Biology

HIV has been Transformed into a Life-saving Gene Therapy by Scientists

HIV has been Transformed into a Life-saving Gene Therapy by Scientists

Medical science is beginning to license and use drugs and procedures that change the genetic code inside the cells of the body, and to correct the ‘bad code’ that can cause conditions such as cancer and auto-immune diseases. Because HIV is caused by a virus inserting such a piece of bad code into our genes, such therapies could be used to remove that code and effect a cure.

Scientists in the United States claim to have used HIV to create a gene therapy that cured eight infants of severe combined immunodeficiency, also known as “bubble boy” disease. The findings of the study, which was conducted at a Tennessee hospital, were published in the New England Journal of Medicine. The babies, who had little to no immune protection when they were born, now have fully functional immune systems. Babies with this disorder who are not treated must live in completely sterile conditions and usually die as infants. The gene therapy procedure entailed harvesting the babies’ bone marrow and correcting the genetic defect in their DNA shortly after birth.

An experimental treatment gives kids with the genetic condition Severe Combined Immunodeficiency Syndrome (SCID), better known as “bubble baby disease,” a chance to go about life without the risk of constant infection and sickness.

David Vetter’s case is perhaps the most well-known example of severe combined immunodeficiency (SCID), a disease that rendered him unable to interact with the outside world outside of a plastic chamber. Vetter, nicknamed “Bubble Boy,” was born with the disease in 1971 and died at the age of 12 after a failed bone marrow transplant.

SCID is caused by a wide range of genetic mutations that effectively disable a patient’s immune system. That makes common pathogens lethal to them, and children with the condition are constantly on antibiotics to try to manage the disease, which otherwise kills within a year or two of birth, according to the Associated Press.

However, antibiotics are only a temporary solution; instead, researchers at the University of California, Los Angeles decided to try to turn the immune system back on. In doing so, they discovered a seemingly counterintuitive trick: they turned HIV, the virus that causes AIDS, into a delivery system that assisted in ferrying a healthier version of the relevant genes and replacing the mutated ones.

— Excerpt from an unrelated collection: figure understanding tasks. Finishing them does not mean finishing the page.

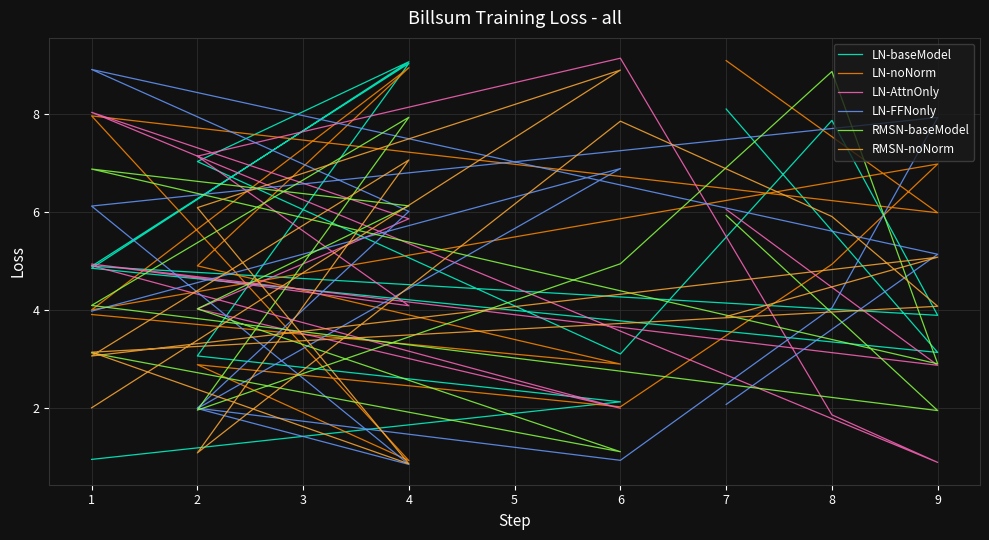

How many data points does each series have?

13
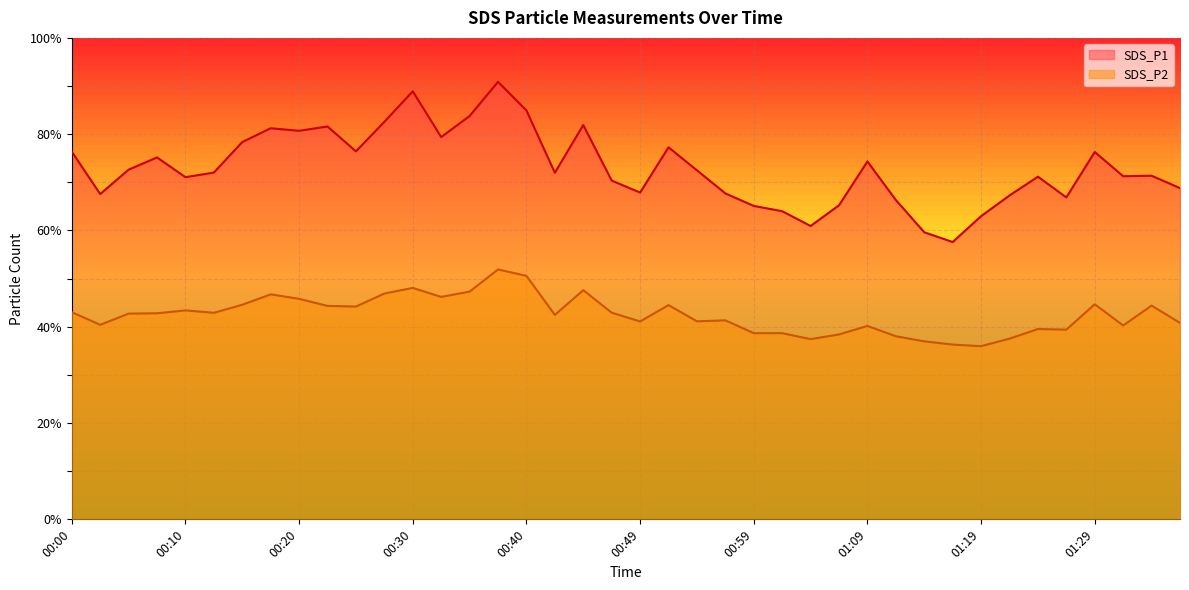

The SDS_P1 series shows 65.2 at 01:07. True or false?

True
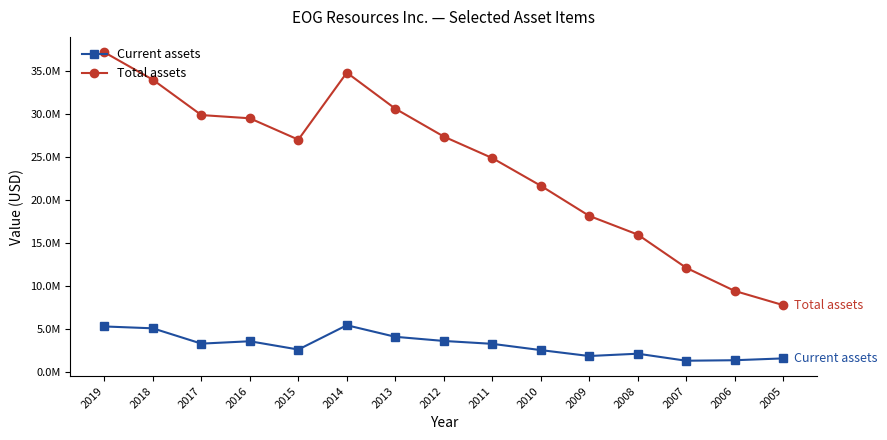

What is the difference between the Current assets values at 2016 and 2013?

517412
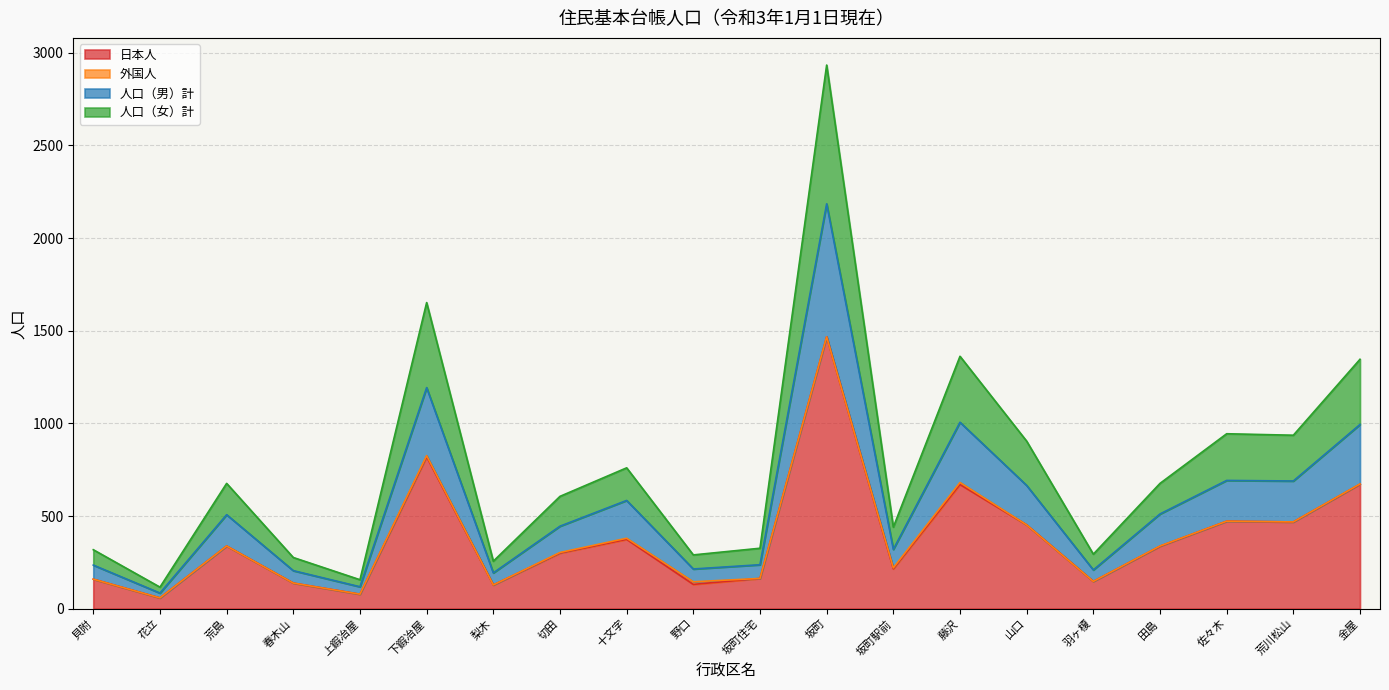

At how many categories does at least one series exceed 2088?

1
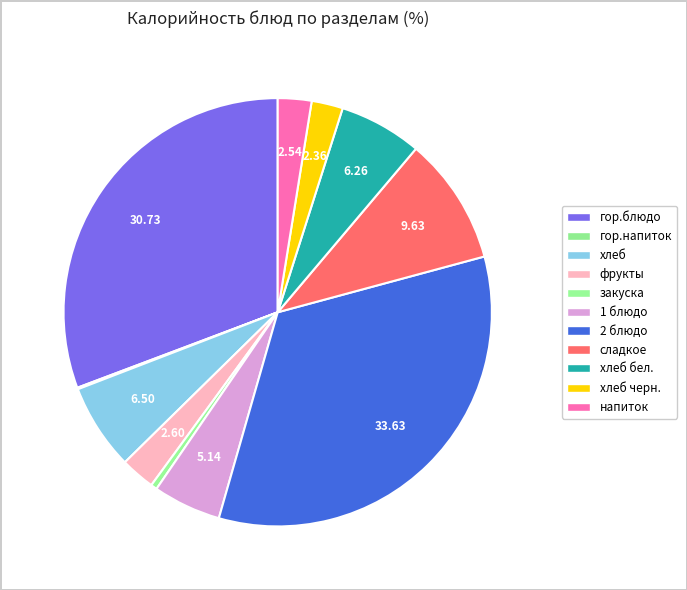

Which category has the biggest portion of the pie?

2 блюдо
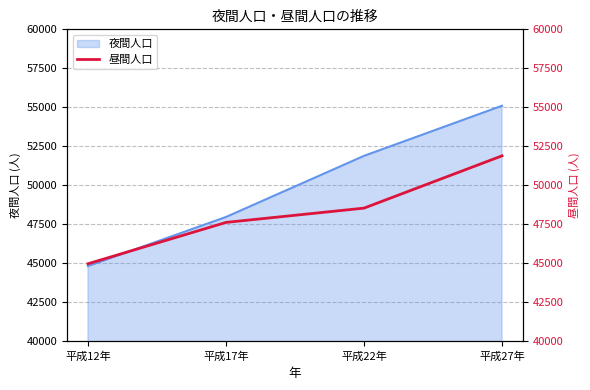

Rank the categories by value from highest to lowest.

平成27年, 平成22年, 平成17年, 平成12年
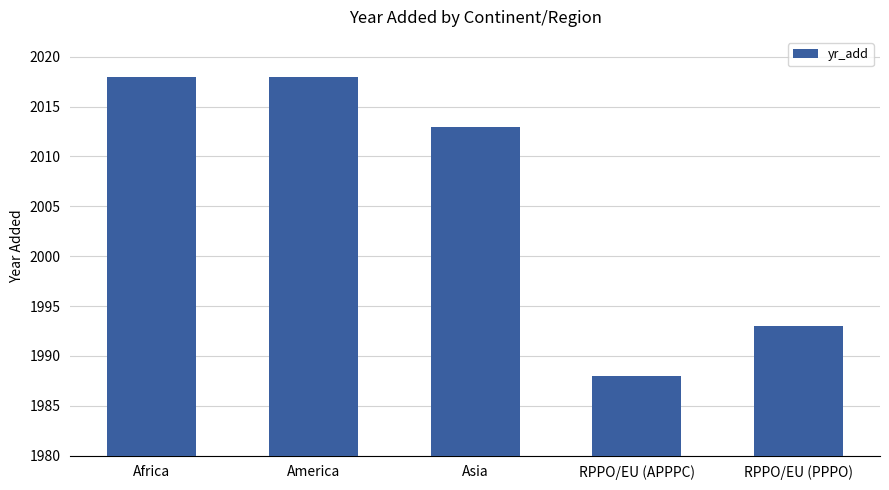

Which label corresponds to the smallest value in the chart?

RPPO/EU (APPPC)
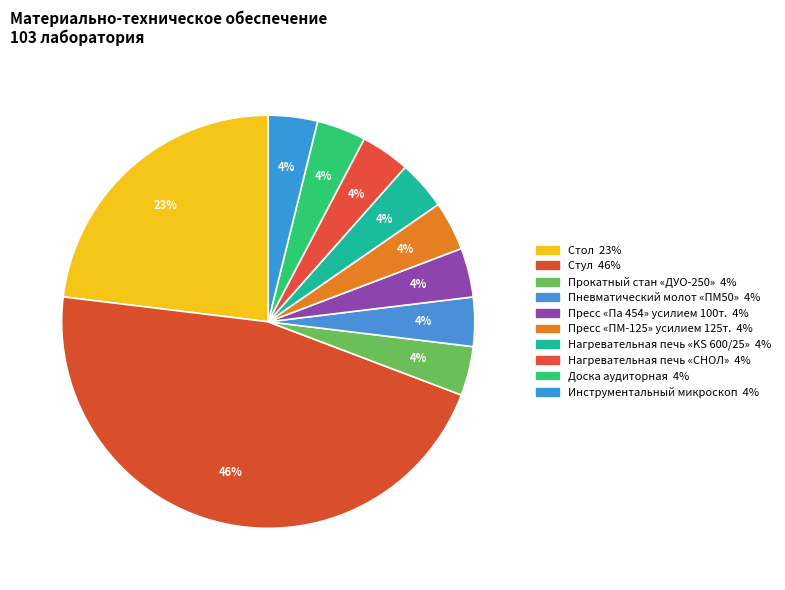

The Нагревательная печь «СНОЛ» slice represents 4% of the pie. True or false?

True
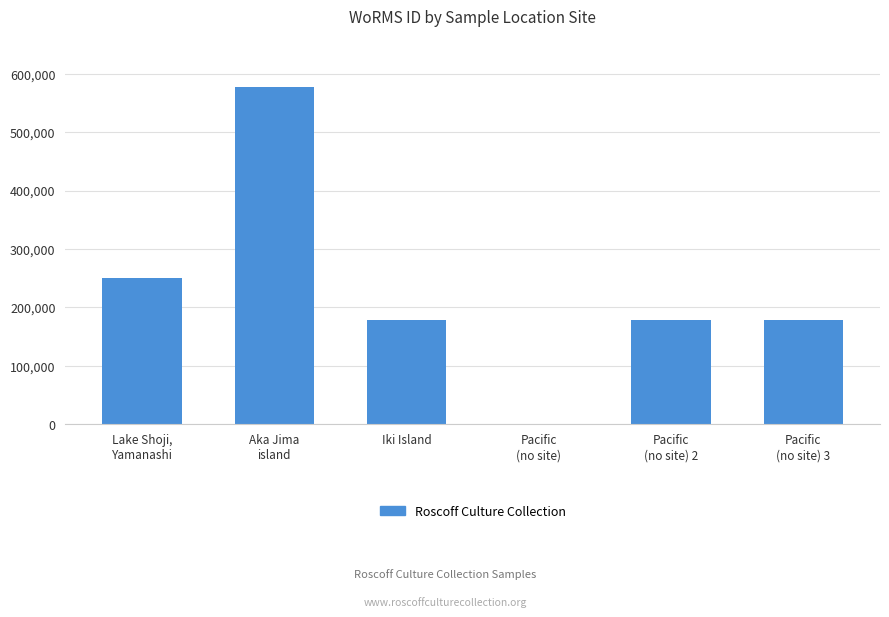

How many values are between 178583 and 249711?

4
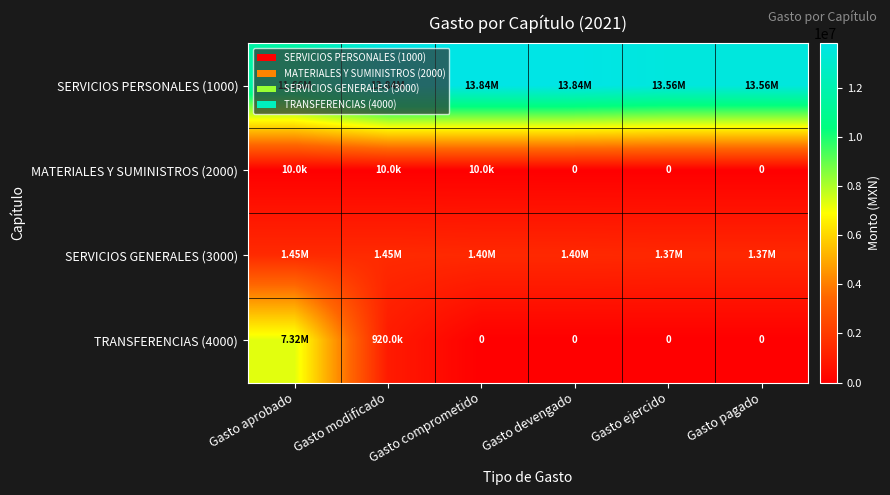

At which category is the sum across all series the highest?

Gasto aprobado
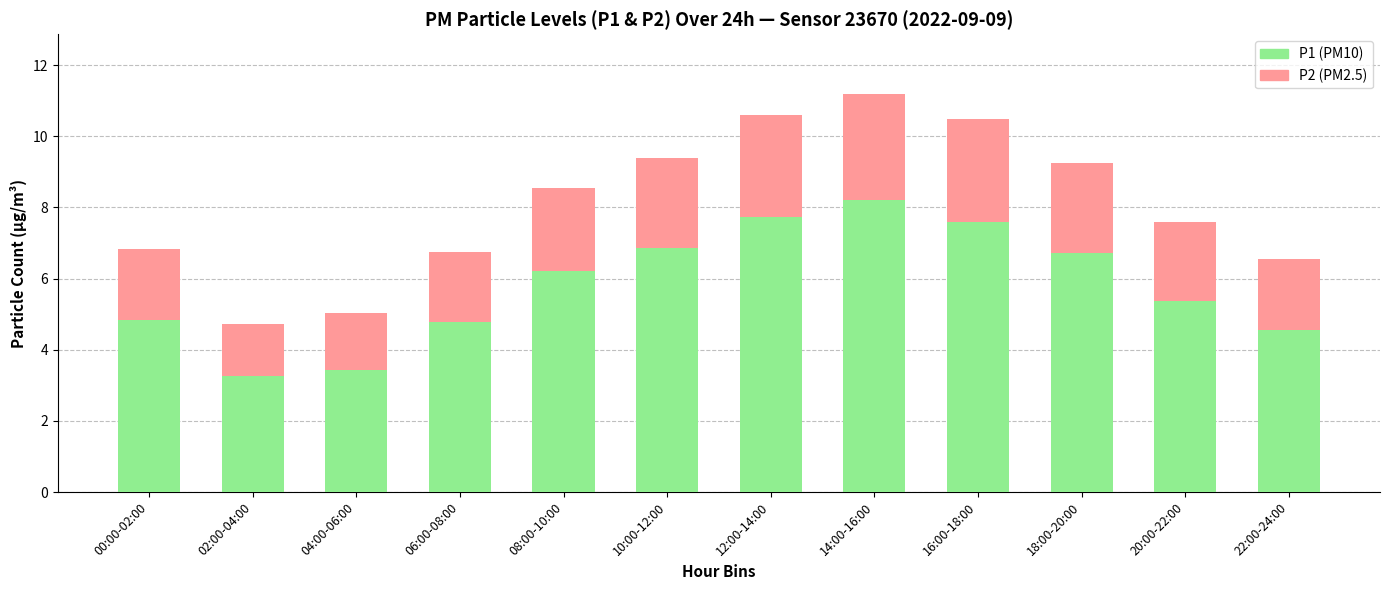

What is the total value across all series at 00:00-02:00?

6.8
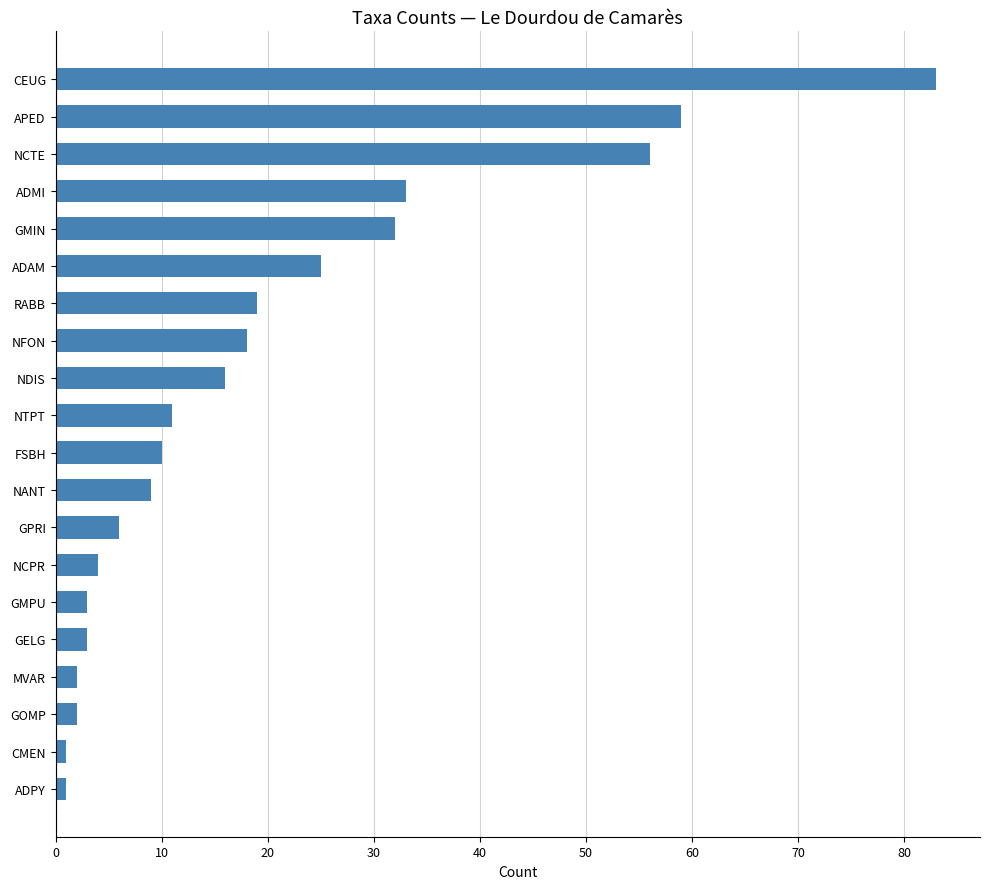

Does the chart contain stacked bars?

No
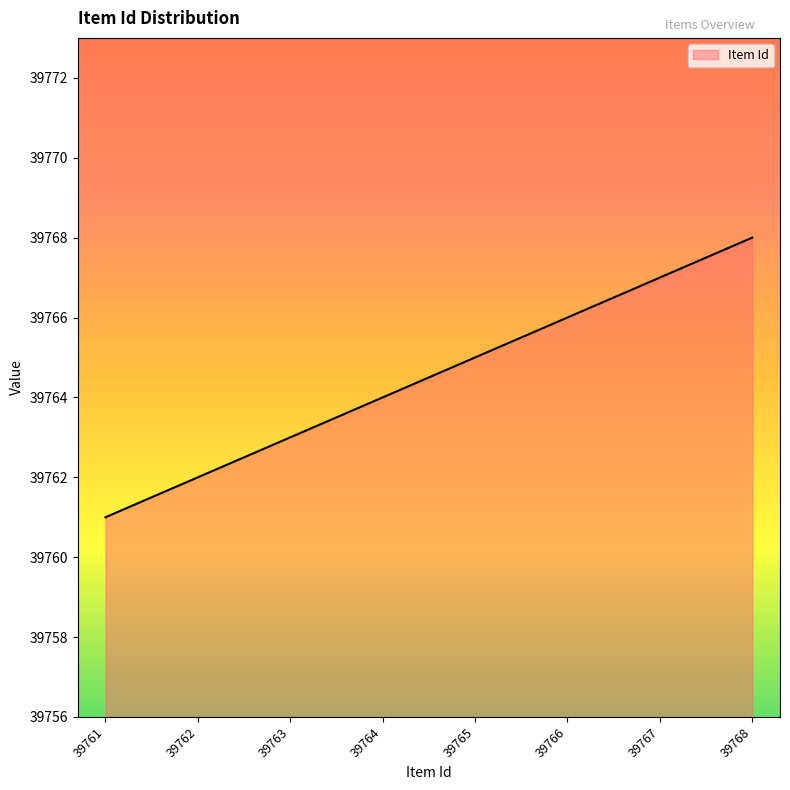

What is the sum of all values?

318116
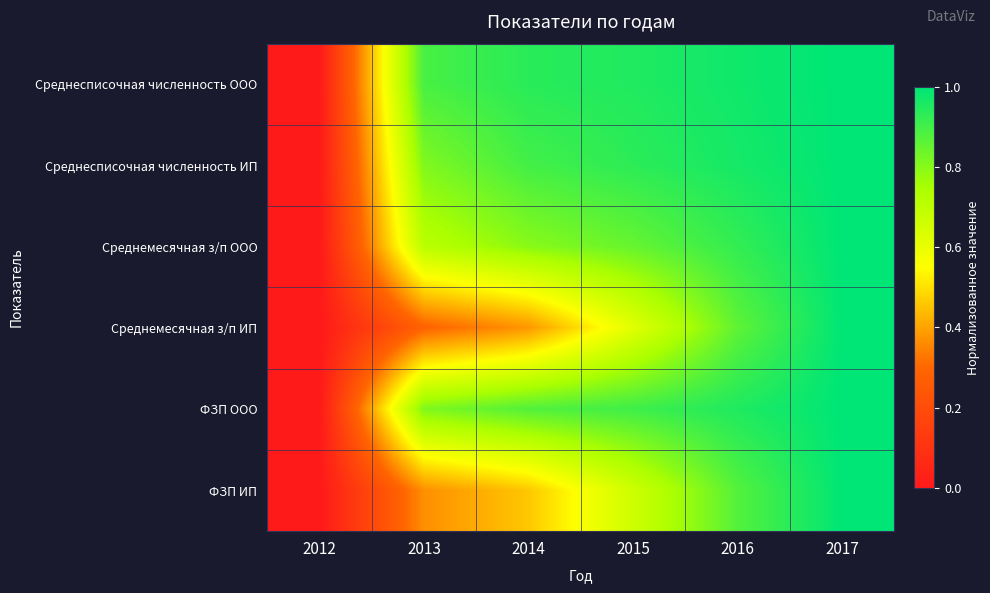

Reading left to right, extract all data points from this chart.

Среднесписочная численность ООО: 2012=0.0	2013=0.9	2014=0.9	2015=1.0	2016=1.0	2017=1.0
Среднесписочная численность ИП: 2012=0.0	2013=0.8	2014=0.9	2015=0.9	2016=1.0	2017=1.0
Среднемесячная з/п ООО: 2012=0.0	2013=0.7	2014=0.8	2015=0.8	2016=0.9	2017=1.0
Среднемесячная з/п ИП: 2012=0.0	2013=0.3	2014=0.4	2015=0.6	2016=0.9	2017=1.0
ФЗП ООО: 2012=0.0	2013=0.8	2014=0.9	2015=0.9	2016=1.0	2017=1.0
ФЗП ИП: 2012=0.0	2013=0.4	2014=0.5	2015=0.7	2016=0.9	2017=1.0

And it appears to work — according to a study published Tuesday in the New England Journal of Medicine, all 50 children who received the experimental treatment are still alive and appear healthy years later.

HIV-has-been-Transformed-into-a-Life-saving-Gene-Therapy-by-Scientists-1
Scientists Turned HIV Into a Life-Saving Gene Therapy

“People ask if it’s a cure. Who knows how long these children will live, but at least for the next three years, they are doing well,” Stephen Gottschalk of St Jude Children’s Research Hospital, who did not contribute to the new study but has worked on similar projects in the past, told the Associated Press. “The immune function appears to be stable over time, which I think is very, very encouraging.”

“Cure” is often considered a loaded term, especially when discussing experimental treatments that have not yet seen widespread use, but the limited study and 50 preliminary success stories provide a reason to believe that gene-editing technology may be able to manage a notoriously dangerous disease in the future.

The best treatment for SCID-XI at the moment is a bone marrow transplant from a tissue-matched sibling donor. However, more than 80% of these patients, according to St Jude, lack such donors and must rely on blood stem cells from other donors.

This method is less likely to cure bubble boy disease and is more likely to result in serious side effects as a result of treatment. Previous advances in gene therapy offered alternatives to bone marrow transplants, but these treatments often included chemotherapy and had implications for a variety of other diseases, including blood disorders, sickle cell anaemia and thalassemia, and metabolic syndrome.